→ YOUR INSTRUCTIONS: Gather each line in the entries below that contains the word "snow", and copy those lines out. Treat case as significant.

→ EXERCISE DATA:
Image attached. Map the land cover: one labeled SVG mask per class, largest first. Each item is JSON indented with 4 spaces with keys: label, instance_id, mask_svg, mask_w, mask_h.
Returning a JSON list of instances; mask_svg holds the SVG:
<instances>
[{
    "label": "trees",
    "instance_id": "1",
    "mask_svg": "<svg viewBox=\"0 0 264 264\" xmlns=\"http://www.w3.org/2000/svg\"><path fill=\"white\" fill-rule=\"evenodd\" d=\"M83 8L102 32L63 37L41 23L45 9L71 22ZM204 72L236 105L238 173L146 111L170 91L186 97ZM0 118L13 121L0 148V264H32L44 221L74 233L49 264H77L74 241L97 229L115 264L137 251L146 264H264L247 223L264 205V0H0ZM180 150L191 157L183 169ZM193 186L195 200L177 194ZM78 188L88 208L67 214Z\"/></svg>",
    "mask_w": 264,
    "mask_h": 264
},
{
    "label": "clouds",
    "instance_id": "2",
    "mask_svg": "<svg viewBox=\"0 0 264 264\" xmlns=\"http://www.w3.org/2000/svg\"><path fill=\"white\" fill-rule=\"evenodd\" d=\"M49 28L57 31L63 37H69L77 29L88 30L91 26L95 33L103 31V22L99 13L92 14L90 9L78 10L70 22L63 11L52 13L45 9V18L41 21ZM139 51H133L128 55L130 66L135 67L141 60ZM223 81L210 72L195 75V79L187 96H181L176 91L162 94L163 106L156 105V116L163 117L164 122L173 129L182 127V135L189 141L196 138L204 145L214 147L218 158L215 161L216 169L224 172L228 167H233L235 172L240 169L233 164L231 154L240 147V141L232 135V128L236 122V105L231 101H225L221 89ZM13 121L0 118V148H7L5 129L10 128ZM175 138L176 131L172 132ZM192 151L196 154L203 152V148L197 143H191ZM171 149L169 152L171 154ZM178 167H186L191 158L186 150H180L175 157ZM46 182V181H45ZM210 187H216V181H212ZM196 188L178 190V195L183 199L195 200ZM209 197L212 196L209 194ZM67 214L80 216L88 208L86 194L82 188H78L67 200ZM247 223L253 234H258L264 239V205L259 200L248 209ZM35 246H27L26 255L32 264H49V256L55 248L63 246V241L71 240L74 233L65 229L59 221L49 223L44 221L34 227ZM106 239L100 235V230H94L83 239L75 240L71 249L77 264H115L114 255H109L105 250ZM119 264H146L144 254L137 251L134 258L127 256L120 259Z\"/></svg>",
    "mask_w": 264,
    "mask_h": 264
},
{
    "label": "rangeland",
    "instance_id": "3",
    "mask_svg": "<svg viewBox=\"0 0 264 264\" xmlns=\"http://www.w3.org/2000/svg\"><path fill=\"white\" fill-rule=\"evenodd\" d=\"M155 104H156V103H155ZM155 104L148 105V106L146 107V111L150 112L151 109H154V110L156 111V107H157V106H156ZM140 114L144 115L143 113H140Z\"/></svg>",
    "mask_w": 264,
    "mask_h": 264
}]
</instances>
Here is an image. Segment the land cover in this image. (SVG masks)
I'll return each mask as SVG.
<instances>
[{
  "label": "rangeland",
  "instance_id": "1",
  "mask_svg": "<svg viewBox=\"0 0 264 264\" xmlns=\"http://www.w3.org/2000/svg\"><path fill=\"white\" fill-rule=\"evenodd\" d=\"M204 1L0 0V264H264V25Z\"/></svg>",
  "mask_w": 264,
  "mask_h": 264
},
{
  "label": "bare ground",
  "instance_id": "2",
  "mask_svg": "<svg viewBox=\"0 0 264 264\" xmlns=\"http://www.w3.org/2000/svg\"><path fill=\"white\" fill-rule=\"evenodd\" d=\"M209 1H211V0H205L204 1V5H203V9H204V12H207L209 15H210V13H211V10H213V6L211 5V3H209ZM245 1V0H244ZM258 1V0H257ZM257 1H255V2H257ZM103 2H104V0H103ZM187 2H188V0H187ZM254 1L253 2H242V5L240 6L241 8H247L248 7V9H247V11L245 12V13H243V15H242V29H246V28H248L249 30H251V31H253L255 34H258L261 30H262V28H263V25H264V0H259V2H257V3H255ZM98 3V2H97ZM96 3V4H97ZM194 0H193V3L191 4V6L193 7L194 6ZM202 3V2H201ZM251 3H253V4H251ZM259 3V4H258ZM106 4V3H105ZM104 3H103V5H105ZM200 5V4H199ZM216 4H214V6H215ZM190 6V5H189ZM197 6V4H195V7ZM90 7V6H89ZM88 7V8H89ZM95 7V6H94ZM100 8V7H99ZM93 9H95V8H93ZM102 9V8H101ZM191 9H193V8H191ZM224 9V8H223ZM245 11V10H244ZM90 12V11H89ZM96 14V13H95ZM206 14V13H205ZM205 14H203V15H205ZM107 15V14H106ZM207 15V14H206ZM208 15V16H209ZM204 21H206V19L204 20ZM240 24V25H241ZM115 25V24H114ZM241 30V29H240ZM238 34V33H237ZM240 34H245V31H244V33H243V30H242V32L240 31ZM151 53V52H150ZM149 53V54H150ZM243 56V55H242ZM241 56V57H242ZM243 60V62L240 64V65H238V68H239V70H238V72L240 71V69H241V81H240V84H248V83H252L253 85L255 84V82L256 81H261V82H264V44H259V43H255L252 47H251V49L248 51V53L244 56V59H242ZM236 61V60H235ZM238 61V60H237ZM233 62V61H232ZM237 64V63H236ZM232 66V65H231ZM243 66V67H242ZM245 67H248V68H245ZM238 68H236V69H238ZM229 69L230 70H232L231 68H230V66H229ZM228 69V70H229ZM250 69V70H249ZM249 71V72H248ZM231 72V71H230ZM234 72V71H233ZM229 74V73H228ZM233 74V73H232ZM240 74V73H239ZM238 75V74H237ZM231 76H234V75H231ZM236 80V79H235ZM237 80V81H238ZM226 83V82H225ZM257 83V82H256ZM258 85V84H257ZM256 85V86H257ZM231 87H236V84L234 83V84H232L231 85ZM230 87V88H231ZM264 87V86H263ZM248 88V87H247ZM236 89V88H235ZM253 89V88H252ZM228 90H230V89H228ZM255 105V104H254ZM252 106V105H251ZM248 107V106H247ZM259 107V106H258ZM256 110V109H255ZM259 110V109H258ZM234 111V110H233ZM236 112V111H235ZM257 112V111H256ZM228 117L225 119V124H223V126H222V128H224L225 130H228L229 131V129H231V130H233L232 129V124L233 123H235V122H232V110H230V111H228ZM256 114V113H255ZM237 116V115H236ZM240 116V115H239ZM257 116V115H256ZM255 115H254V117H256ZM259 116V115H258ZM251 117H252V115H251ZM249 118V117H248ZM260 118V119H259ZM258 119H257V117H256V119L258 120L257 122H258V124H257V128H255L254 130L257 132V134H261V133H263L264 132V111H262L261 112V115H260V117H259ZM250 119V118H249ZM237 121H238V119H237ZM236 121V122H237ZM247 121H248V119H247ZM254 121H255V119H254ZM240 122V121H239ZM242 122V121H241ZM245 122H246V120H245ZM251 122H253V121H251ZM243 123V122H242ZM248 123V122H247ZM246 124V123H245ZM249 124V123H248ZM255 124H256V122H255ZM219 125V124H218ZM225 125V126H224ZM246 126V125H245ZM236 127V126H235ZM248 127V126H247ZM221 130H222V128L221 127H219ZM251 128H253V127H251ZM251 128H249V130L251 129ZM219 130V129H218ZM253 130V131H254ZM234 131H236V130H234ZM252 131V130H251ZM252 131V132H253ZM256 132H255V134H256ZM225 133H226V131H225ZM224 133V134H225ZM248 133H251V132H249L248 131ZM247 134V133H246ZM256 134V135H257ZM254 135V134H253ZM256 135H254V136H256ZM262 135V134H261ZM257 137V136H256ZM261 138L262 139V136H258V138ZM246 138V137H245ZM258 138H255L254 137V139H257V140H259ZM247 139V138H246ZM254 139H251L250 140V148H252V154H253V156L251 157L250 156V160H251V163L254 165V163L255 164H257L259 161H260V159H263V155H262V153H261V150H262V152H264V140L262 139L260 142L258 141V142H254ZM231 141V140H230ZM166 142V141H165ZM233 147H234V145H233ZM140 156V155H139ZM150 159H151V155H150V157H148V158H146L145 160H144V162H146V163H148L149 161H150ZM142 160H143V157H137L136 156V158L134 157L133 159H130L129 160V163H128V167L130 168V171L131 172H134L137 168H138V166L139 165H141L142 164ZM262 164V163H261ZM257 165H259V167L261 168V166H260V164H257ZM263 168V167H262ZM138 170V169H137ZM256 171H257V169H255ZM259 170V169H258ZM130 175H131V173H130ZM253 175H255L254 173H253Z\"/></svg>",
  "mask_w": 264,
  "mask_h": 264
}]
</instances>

...

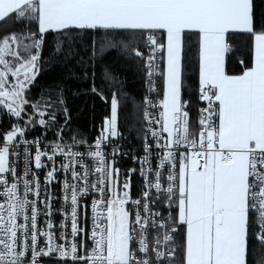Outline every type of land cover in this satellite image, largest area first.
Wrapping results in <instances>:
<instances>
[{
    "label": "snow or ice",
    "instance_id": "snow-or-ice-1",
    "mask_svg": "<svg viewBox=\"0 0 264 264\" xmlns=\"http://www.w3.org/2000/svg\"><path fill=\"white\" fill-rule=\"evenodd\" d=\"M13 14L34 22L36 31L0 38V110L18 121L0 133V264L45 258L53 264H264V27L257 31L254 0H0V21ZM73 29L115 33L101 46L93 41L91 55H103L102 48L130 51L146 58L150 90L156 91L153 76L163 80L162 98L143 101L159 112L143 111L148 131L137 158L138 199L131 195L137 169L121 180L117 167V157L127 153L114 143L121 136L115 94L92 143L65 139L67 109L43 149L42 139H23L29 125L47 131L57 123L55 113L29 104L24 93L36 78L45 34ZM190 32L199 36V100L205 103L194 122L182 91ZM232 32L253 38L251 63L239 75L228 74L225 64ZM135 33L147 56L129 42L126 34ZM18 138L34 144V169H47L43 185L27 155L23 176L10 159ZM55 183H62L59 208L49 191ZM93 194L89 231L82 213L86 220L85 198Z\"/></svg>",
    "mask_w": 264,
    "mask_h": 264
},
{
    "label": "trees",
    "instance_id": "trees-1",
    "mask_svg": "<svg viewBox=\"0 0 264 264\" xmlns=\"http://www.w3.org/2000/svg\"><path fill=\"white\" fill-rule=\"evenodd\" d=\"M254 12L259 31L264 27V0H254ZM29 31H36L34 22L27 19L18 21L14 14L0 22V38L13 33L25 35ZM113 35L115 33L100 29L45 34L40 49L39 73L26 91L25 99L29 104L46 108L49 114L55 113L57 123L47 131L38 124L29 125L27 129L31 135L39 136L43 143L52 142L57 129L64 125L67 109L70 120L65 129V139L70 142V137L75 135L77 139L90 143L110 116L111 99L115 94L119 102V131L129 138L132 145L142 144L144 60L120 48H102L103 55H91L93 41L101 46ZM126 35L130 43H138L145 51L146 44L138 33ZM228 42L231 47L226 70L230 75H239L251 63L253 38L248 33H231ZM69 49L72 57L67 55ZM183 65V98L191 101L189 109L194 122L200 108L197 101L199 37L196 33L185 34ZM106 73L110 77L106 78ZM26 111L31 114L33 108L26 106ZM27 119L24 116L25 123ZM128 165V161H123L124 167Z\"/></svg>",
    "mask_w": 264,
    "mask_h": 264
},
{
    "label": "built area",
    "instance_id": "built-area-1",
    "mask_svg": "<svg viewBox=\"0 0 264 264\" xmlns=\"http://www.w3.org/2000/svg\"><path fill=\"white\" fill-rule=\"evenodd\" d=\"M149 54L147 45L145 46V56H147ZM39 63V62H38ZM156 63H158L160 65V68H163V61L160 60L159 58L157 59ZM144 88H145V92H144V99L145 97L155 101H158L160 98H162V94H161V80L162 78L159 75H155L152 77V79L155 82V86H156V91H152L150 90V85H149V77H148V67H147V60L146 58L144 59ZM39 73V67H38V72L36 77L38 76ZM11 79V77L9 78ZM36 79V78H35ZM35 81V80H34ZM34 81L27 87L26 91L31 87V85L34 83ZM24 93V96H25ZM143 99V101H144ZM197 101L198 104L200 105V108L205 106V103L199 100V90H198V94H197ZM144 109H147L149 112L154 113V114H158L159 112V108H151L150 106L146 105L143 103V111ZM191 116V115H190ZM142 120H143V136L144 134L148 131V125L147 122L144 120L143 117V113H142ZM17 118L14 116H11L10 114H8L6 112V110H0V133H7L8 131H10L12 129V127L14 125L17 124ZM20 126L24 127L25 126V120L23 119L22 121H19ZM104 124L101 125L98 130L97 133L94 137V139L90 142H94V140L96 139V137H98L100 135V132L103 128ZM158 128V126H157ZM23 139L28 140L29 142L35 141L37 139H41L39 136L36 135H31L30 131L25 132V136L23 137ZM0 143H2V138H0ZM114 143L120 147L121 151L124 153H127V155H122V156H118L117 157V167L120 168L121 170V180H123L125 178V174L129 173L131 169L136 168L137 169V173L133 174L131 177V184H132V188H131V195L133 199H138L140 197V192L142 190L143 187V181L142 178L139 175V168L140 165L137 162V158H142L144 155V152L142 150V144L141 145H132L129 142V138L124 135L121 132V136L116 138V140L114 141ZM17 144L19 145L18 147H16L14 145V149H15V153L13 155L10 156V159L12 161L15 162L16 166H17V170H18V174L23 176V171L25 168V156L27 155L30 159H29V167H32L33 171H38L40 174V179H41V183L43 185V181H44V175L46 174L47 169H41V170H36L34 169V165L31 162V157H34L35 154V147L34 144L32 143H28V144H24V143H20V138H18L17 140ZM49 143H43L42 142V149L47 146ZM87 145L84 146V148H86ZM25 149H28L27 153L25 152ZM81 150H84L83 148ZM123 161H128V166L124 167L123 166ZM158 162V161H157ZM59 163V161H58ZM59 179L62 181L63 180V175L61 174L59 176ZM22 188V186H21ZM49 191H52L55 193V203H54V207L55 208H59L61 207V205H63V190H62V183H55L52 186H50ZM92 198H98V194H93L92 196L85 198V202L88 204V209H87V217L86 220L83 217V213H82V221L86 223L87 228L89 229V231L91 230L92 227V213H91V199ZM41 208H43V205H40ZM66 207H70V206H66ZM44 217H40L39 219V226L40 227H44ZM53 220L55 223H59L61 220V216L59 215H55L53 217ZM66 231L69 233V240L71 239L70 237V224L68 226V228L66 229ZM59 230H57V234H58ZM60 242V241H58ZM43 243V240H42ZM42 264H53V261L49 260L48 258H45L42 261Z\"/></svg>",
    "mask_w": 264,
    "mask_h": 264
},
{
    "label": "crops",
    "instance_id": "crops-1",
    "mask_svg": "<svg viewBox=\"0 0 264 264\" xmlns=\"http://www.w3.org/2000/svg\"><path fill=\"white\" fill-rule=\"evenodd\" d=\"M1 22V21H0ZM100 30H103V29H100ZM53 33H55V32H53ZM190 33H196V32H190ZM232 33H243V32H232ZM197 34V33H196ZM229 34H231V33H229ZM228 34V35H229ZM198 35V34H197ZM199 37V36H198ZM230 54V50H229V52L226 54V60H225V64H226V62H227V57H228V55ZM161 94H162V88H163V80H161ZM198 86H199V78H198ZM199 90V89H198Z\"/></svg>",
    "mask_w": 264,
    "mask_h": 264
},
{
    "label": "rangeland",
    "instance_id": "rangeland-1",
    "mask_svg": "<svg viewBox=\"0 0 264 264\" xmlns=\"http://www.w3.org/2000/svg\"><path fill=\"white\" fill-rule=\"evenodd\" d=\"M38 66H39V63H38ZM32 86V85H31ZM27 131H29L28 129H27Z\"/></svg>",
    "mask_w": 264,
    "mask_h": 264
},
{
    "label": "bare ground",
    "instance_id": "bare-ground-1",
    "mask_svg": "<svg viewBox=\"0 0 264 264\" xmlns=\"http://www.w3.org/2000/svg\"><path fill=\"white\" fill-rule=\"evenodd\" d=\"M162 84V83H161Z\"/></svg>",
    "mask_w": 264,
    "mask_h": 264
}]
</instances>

---

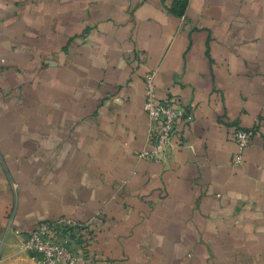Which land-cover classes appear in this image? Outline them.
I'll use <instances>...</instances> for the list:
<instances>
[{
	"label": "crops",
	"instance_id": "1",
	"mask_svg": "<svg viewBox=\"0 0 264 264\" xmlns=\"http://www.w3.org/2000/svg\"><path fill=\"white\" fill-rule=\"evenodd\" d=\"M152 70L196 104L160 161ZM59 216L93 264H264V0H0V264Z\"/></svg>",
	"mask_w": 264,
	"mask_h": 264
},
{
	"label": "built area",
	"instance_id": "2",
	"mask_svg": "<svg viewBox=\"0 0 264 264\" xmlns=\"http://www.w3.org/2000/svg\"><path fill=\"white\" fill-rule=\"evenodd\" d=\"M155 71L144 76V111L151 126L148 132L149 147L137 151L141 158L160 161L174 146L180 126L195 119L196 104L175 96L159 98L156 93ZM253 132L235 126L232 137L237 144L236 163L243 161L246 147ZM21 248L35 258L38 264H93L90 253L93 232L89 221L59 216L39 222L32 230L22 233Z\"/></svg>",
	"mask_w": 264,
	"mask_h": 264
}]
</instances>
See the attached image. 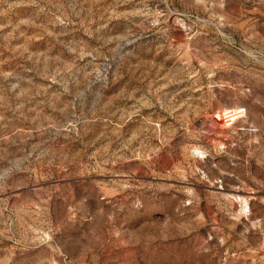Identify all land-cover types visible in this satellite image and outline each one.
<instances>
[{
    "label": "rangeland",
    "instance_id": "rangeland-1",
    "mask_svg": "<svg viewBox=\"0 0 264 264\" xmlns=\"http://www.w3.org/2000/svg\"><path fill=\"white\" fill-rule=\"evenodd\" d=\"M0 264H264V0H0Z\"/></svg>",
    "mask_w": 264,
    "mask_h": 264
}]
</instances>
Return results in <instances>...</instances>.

→ FINISHED ANSWER:
    "label": "snow or ice",
    "instance_id": "snow-or-ice-1",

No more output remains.